SOURCE MATERIAL below:

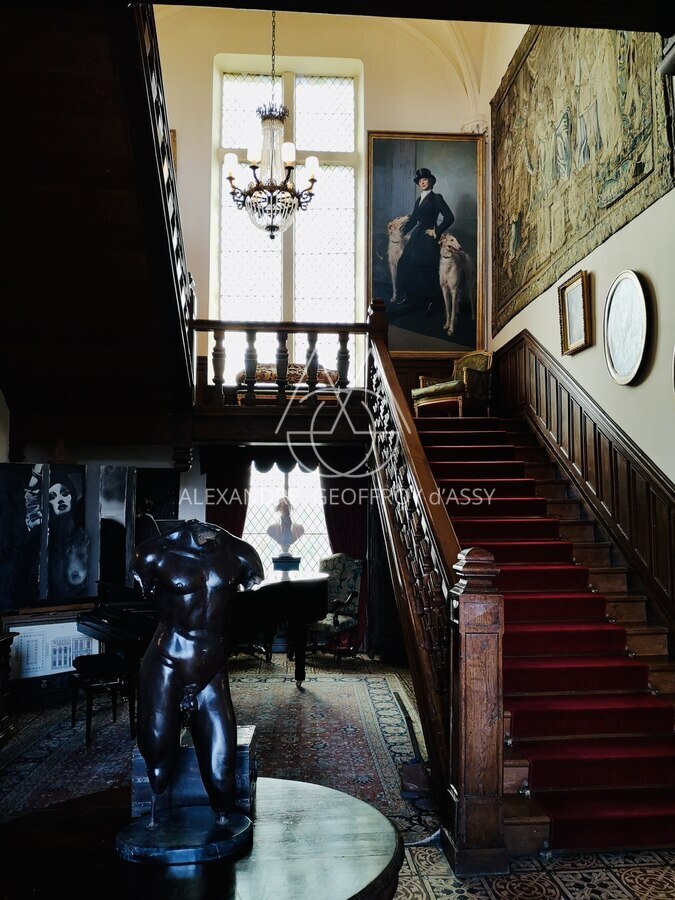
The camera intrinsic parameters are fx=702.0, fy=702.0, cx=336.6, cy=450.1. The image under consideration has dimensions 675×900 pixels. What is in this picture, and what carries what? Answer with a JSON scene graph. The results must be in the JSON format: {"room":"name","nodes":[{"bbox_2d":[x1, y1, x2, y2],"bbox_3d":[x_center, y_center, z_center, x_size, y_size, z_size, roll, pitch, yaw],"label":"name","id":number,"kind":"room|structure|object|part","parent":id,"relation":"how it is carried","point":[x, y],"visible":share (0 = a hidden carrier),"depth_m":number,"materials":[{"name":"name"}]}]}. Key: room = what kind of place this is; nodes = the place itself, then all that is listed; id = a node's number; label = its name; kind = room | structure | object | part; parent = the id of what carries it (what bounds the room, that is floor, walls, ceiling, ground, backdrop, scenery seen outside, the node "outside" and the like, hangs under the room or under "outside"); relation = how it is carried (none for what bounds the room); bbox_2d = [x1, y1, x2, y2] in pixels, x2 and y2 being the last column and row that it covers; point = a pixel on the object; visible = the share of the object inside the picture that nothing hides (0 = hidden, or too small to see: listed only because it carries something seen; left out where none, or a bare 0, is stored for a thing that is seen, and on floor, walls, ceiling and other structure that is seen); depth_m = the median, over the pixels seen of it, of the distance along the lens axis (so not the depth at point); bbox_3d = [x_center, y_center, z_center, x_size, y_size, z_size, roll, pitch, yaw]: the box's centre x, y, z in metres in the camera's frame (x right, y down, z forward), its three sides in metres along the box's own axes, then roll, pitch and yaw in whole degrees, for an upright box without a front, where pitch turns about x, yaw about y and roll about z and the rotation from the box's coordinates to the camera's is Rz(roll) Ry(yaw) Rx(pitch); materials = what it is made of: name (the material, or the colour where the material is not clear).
{"room":"staircase","nodes":[
{"label":"staircase","id":0,"kind":"room"},
{"bbox_2d":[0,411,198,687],"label":"left wall","id":1,"kind":"structure","parent":0,"point":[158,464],"depth_m":7.10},
{"bbox_2d":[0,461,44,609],"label":"portrait painting","id":2,"kind":"object","parent":1,"relation":"attached to","point":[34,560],"visible":0.95,"depth_m":5.89,"materials":[{"name":"black"}]},
{"bbox_2d":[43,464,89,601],"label":"portrait painting","id":3,"kind":"object","parent":1,"relation":"attached to","point":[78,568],"visible":0.93,"depth_m":6.16,"materials":[{"name":"black"}]},
{"bbox_2d":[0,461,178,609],"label":"paintings","id":4,"kind":"object","parent":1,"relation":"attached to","point":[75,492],"visible":0.9,"depth_m":6.21,"materials":[{"name":"black"}]},
{"bbox_2d":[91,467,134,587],"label":"panel","id":5,"kind":"object","parent":1,"relation":"attached to","point":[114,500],"visible":0.76,"depth_m":6.47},
{"bbox_2d":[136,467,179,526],"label":"dark panel","id":6,"kind":"object","parent":1,"relation":"attached to","point":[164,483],"visible":0.58,"depth_m":7.39,"materials":[{"name":"black"}]},
{"bbox_2d":[202,447,251,536],"bbox_3d":[-1.279,1.084,8.176,0.685,2.385,0.126,0,-5,-4],"label":"left curtain","id":7,"kind":"object","parent":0,"point":[234,519],"visible":0.27,"depth_m":8.23,"materials":[{"name":"fabric"}]},
{"bbox_2d":[221,8,317,239],"bbox_3d":[-0.593,-3.366,6.355,0.843,2.984,0.812,0,-5,-4],"label":"chandelier","id":8,"kind":"object","parent":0,"point":[273,229],"visible":0.99,"depth_m":6.24,"materials":[{"name":"clear glass"}]},
{"bbox_2d":[154,2,501,401],"bbox_3d":[-0.511,-2.302,8.927,4.938,7.423,0.351,0,-5,-4],"label":"back wall","id":9,"kind":"structure","parent":0,"point":[373,84],"depth_m":8.86,"materials":[{"name":"beige paint"}]},
{"bbox_2d":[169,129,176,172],"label":"picture frame","id":10,"kind":"object","parent":9,"relation":"attached to","point":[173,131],"visible":0.07,"depth_m":8.65,"materials":[{"name":"gold"}]},
{"bbox_2d":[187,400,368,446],"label":"beam","id":11,"kind":"object","parent":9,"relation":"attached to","point":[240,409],"visible":0.65,"depth_m":6.90,"materials":[{"name":"brown wood"}]},
{"bbox_2d":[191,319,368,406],"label":"landing balustrade","id":12,"kind":"object","parent":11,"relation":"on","point":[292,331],"visible":0.75,"depth_m":7.29,"materials":[{"name":"brown wood"}]},
{"bbox_2d":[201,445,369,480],"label":"valance","id":13,"kind":"object","parent":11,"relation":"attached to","point":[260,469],"visible":0.55,"depth_m":8.09,"materials":[{"name":"fabric"}]},
{"bbox_2d":[234,363,340,394],"bbox_3d":[-0.566,-0.822,8.457,1.414,0.691,0.629,0,-5,-4],"label":"sofa","id":14,"kind":"object","parent":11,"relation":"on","point":[269,373],"visible":0.32,"depth_m":8.34,"materials":[{"name":"brown"}]},
{"bbox_2d":[243,460,328,572],"bbox_3d":[-0.605,0.946,8.570,1.501,1.768,0.147,0,-5,-4],"label":"lower window","id":15,"kind":"structure","parent":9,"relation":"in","point":[308,547],"depth_m":8.60,"materials":[{"name":"white glass"}]},
{"bbox_2d":[211,57,363,388],"bbox_3d":[-0.602,-2.701,8.949,1.787,4.555,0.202,0,-5,-4],"label":"window","id":16,"kind":"structure","parent":9,"relation":"in","point":[321,116],"depth_m":8.96,"materials":[{"name":"glass"}]},
{"bbox_2d":[367,131,484,352],"bbox_3d":[1.106,-2.586,8.668,1.425,2.796,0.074,0,-5,-4],"label":"portrait painting","id":17,"kind":"object","parent":9,"relation":"attached to","point":[410,326],"visible":0.92,"depth_m":8.66},
{"bbox_2d":[0,648,674,897],"bbox_3d":[-0.122,1.910,3.485,5.792,0.139,8.732,0,-5,-4],"label":"floor","id":18,"kind":"structure","parent":0,"point":[325,660],"depth_m":3.50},
{"bbox_2d":[0,628,16,742],"bbox_3d":[-2.395,1.548,4.090,0.628,0.796,1.257,0,-5,-4],"label":"wooden furniture","id":19,"kind":"object","parent":18,"relation":"on","point":[8,638],"visible":0.99,"depth_m":4.57,"materials":[{"name":"brown wood"}]},
{"bbox_2d":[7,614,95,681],"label":"framed picture","id":20,"kind":"object","parent":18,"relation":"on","point":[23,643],"visible":0.68,"depth_m":5.85,"materials":[{"name":"white paper"}]},
{"bbox_2d":[0,1,197,438],"bbox_3d":[-2.077,-1.693,4.866,2.415,3.648,4.174,0,-5,-4],"label":"upper staircase","id":21,"kind":"structure","parent":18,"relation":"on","point":[36,195],"depth_m":5.00,"materials":[{"name":"brown wood"}]},
{"bbox_2d":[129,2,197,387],"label":"upper stair railing","id":22,"kind":"object","parent":21,"relation":"attached to","point":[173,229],"visible":0.48,"depth_m":5.39,"materials":[{"name":"brown wood"}]},
{"bbox_2d":[0,777,406,899],"bbox_3d":[-0.387,1.396,1.768,1.173,0.772,1.143,0,-5,-4],"label":"round table","id":23,"kind":"object","parent":18,"relation":"on","point":[282,796],"visible":0.8,"depth_m":1.70,"materials":[{"name":"brown wood"}]},
{"bbox_2d":[114,523,260,865],"bbox_3d":[-0.374,0.580,1.772,0.407,0.809,0.330,0,-5,-4],"label":"statue","id":24,"kind":"object","parent":23,"relation":"on","point":[171,691],"visible":0.98,"depth_m":1.72,"materials":[{"name":"metal"}]},
{"bbox_3d":[-0.369,0.916,1.691,0.308,0.063,0.266,0,-5,-4],"label":"round base","id":25,"kind":"part","parent":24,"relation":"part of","materials":[{"name":"black"}]},
{"bbox_2d":[130,724,257,820],"bbox_3d":[-0.386,0.897,1.975,0.344,0.190,0.202,0,-5,-4],"label":"wooden box","id":26,"kind":"object","parent":23,"relation":"on","point":[243,778],"visible":0.47,"depth_m":1.88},
{"bbox_2d":[0,663,429,825],"bbox_3d":[-0.934,2.015,5.075,2.865,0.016,3.305,0,-5,-4],"label":"rug","id":27,"kind":"object","parent":18,"relation":"on","point":[303,706],"visible":0.51,"depth_m":4.74,"materials":[{"name":"carpet"}]},
{"bbox_2d":[69,654,131,745],"bbox_3d":[-1.663,1.744,4.929,0.318,0.483,0.504,3,-5,-33],"label":"piano bench","id":28,"kind":"object","parent":27,"relation":"on","point":[99,655],"visible":0.9,"depth_m":4.84,"materials":[{"name":"black wood"}]},
{"bbox_2d":[75,565,326,725],"bbox_3d":[-0.890,1.383,5.484,1.744,1.312,1.675,0,-5,-4],"label":"grand piano","id":29,"kind":"object","parent":27,"relation":"on","point":[318,585],"visible":0.49,"depth_m":5.35,"materials":[{"name":"black wood"}]},
{"bbox_2d":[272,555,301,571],"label":"pedestal","id":30,"kind":"object","parent":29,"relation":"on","point":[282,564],"visible":0.63,"depth_m":7.73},
{"bbox_2d":[266,497,303,559],"bbox_3d":[-0.580,0.847,7.861,0.408,0.655,0.317,-1,-5,11],"label":"bust","id":31,"kind":"object","parent":30,"relation":"on","point":[279,539],"visible":0.98,"depth_m":7.80,"materials":[{"name":"white stone"}]},
{"bbox_2d":[309,552,363,657],"bbox_3d":[-0.098,1.663,7.427,0.662,1.061,0.697,-3,-6,35],"label":"armchair","id":32,"kind":"object","parent":18,"relation":"on","point":[353,571],"visible":0.69,"depth_m":7.44,"materials":[{"name":"fabric"}]},
{"bbox_2d":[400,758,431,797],"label":"box","id":33,"kind":"object","parent":18,"relation":"on","point":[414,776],"visible":0.73,"depth_m":3.88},
{"bbox_2d":[409,410,674,856],"bbox_3d":[1.365,0.662,5.496,1.975,2.947,4.619,0,-5,-4],"label":"staircase","id":34,"kind":"structure","parent":18,"relation":"on","point":[659,791],"depth_m":4.42,"materials":[{"name":"red carpet"}]},
{"bbox_2d":[365,301,506,867],"bbox_3d":[0.503,0.250,4.853,0.213,3.377,3.785,0,-5,-4],"label":"stair banister","id":35,"kind":"object","parent":34,"relation":"attached to","point":[445,524],"visible":0.87,"depth_m":3.75,"materials":[{"name":"brown wood"}]},
{"bbox_2d":[412,349,494,416],"bbox_3d":[1.359,-0.740,8.100,0.699,0.813,0.763,4,-6,-40],"label":"armchair","id":36,"kind":"object","parent":34,"relation":"on","point":[449,388],"visible":0.85,"depth_m":7.90,"materials":[{"name":"green fabric"}]},
{"bbox_2d":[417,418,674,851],"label":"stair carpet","id":37,"kind":"object","parent":34,"relation":"on","point":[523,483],"visible":0.44,"depth_m":4.24,"materials":[{"name":"red carpet"}]},
{"bbox_2d":[320,460,368,652],"bbox_3d":[0.104,1.098,8.037,0.697,2.326,0.136,0,-5,-4],"label":"right curtain","id":38,"kind":"object","parent":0,"point":[355,543],"visible":0.36,"depth_m":8.08,"materials":[{"name":"red fabric"}]},
{"bbox_2d":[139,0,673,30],"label":"ceiling beam","id":39,"kind":"structure","parent":0,"point":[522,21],"depth_m":3.12,"materials":[{"name":"brown wood"}]},
{"bbox_2d":[489,4,674,629],"bbox_3d":[2.344,-1.711,4.798,0.230,7.893,7.993,0,-5,-4],"label":"right wall","id":40,"kind":"structure","parent":0,"point":[592,350],"depth_m":5.49,"materials":[{"name":"beige paint"}]},
{"bbox_2d":[558,269,591,354],"bbox_3d":[2.103,-1.211,6.219,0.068,0.642,0.530,0,-5,-4],"label":"framed picture","id":41,"kind":"object","parent":40,"relation":"attached to","point":[579,288],"visible":0.99,"depth_m":6.22,"materials":[{"name":"gold wood"}]},
{"bbox_2d":[491,25,672,338],"bbox_3d":[2.176,-2.972,6.733,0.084,2.730,3.607,0,-5,-4],"label":"tapestry","id":42,"kind":"object","parent":40,"relation":"attached to","point":[611,227],"visible":0.89,"depth_m":6.51,"materials":[{"name":"fabric"}]},
{"bbox_2d":[495,330,674,647],"bbox_3d":[2.160,0.330,5.358,0.177,3.376,5.401,0,-5,-4],"label":"wood paneling","id":43,"kind":"object","parent":40,"relation":"attached to","point":[581,420],"visible":0.8,"depth_m":5.78,"materials":[{"name":"brown wood"}]},
{"bbox_2d":[604,269,649,386],"bbox_3d":[2.193,-0.925,5.323,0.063,0.825,0.680,0,-5,-4],"label":"oval picture","id":44,"kind":"object","parent":40,"relation":"attached to","point":[614,303],"visible":0.99,"depth_m":5.31,"materials":[{"name":"white"}]},
{"bbox_2d":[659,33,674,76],"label":"wall lamp","id":45,"kind":"object","parent":40,"relation":"attached to","point":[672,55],"visible":0.99,"depth_m":3.53,"materials":[{"name":"black"}]}
]}

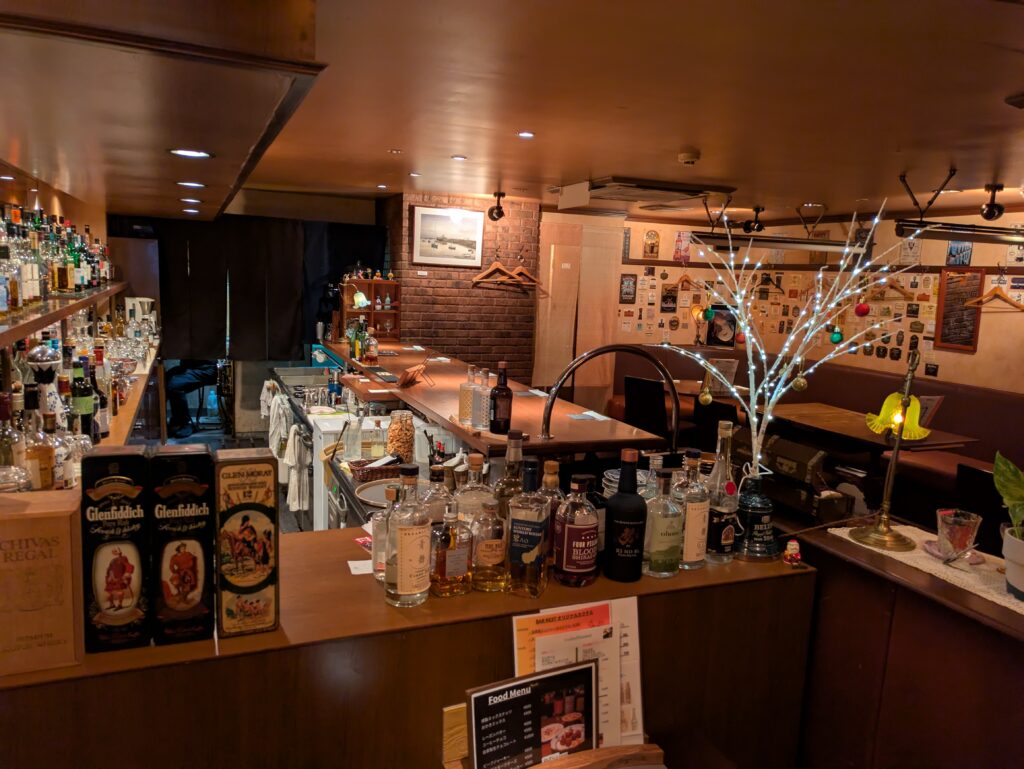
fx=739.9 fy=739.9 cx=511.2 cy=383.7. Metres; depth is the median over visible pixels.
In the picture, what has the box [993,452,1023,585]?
potted plant
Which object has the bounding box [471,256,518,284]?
wooden hanger
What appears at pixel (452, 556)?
liquor bottle
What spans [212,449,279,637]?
box
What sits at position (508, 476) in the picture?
bottle
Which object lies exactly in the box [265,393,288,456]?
towel
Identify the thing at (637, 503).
bottle
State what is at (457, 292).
brick wall
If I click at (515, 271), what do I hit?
clothes hanger
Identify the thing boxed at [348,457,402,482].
wicker basket
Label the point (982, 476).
chair
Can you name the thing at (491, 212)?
spotlight
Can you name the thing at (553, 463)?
liquor bottle
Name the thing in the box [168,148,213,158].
recessed light
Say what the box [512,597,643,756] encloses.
menu
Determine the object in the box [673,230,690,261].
poster
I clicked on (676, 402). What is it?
metal railing
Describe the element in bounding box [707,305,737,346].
picture
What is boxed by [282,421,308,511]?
dish towel
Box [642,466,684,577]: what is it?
liquor bottle
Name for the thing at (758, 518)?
bottle
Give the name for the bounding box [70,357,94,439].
liquor bottle
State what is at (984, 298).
clothes hanger
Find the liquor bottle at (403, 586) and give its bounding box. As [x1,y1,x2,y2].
[384,463,431,607]
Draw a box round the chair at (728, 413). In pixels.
[691,396,740,453]
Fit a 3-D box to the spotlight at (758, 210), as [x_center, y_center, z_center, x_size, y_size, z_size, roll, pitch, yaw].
[2.226,-1.498,6.826,0.208,0.222,0.207,-1,9,-23]
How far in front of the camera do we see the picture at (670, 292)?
7.92 m
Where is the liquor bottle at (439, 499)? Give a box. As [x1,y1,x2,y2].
[420,462,455,525]
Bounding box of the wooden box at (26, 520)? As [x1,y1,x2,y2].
[0,488,83,678]
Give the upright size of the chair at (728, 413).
0.892 m
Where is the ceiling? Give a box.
[0,0,1023,227]
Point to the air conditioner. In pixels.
(612, 184)
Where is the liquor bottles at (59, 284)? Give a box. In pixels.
[0,202,112,313]
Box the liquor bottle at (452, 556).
[429,498,472,597]
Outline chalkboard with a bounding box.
[933,268,983,351]
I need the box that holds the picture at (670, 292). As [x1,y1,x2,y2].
[661,284,677,312]
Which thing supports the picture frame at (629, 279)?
attached to the right wall at (990, 336)
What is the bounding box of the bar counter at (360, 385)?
[279,339,664,532]
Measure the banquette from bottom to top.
1.039 m
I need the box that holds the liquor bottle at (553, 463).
[536,457,562,564]
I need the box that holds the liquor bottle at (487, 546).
[469,498,508,592]
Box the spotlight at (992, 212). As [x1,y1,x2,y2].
[979,184,1005,220]
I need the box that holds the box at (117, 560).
[80,449,152,652]
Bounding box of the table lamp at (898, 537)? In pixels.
[850,346,926,553]
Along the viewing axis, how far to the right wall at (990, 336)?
6.56 m
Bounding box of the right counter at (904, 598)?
[793,524,1023,768]
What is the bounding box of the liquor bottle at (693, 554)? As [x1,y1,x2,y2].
[677,448,710,568]
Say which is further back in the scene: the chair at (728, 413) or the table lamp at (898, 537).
the chair at (728, 413)
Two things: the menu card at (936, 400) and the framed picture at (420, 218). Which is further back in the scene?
the framed picture at (420, 218)
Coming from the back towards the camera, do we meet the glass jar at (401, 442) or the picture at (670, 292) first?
the picture at (670, 292)
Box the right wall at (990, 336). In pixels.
[556,207,1023,397]
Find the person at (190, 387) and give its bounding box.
[164,359,217,436]
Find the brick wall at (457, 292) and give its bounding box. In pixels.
[382,191,540,386]
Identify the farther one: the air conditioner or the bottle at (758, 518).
the air conditioner
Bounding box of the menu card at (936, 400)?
[916,395,942,428]
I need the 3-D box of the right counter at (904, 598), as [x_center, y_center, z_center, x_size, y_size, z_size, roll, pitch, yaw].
[1.680,1.180,0.837,0.600,1.013,3.643,-1,9,-23]
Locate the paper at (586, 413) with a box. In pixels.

End of SOURCE MATERIAL.

■ YOUR TASK ■
Write out, exactly as shown, only the lines running from the one that contains "Bounding box of the right" to the last line above.

■ ANSWER BOX ■
Bounding box of the right counter at (904, 598)?
[793,524,1023,768]
What is the bounding box of the liquor bottle at (693, 554)? As [x1,y1,x2,y2].
[677,448,710,568]
Say which is further back in the scene: the chair at (728, 413) or the table lamp at (898, 537).
the chair at (728, 413)
Two things: the menu card at (936, 400) and the framed picture at (420, 218). Which is further back in the scene?
the framed picture at (420, 218)
Coming from the back towards the camera, do we meet the glass jar at (401, 442) or the picture at (670, 292) first?
the picture at (670, 292)
Box the right wall at (990, 336). In pixels.
[556,207,1023,397]
Find the person at (190, 387) and give its bounding box.
[164,359,217,436]
Find the brick wall at (457, 292) and give its bounding box. In pixels.
[382,191,540,386]
Identify the farther one: the air conditioner or the bottle at (758, 518).
the air conditioner
Bounding box of the menu card at (936, 400)?
[916,395,942,428]
I need the 3-D box of the right counter at (904, 598), as [x_center, y_center, z_center, x_size, y_size, z_size, roll, pitch, yaw].
[1.680,1.180,0.837,0.600,1.013,3.643,-1,9,-23]
Locate the paper at (586, 413) with a box. In pixels.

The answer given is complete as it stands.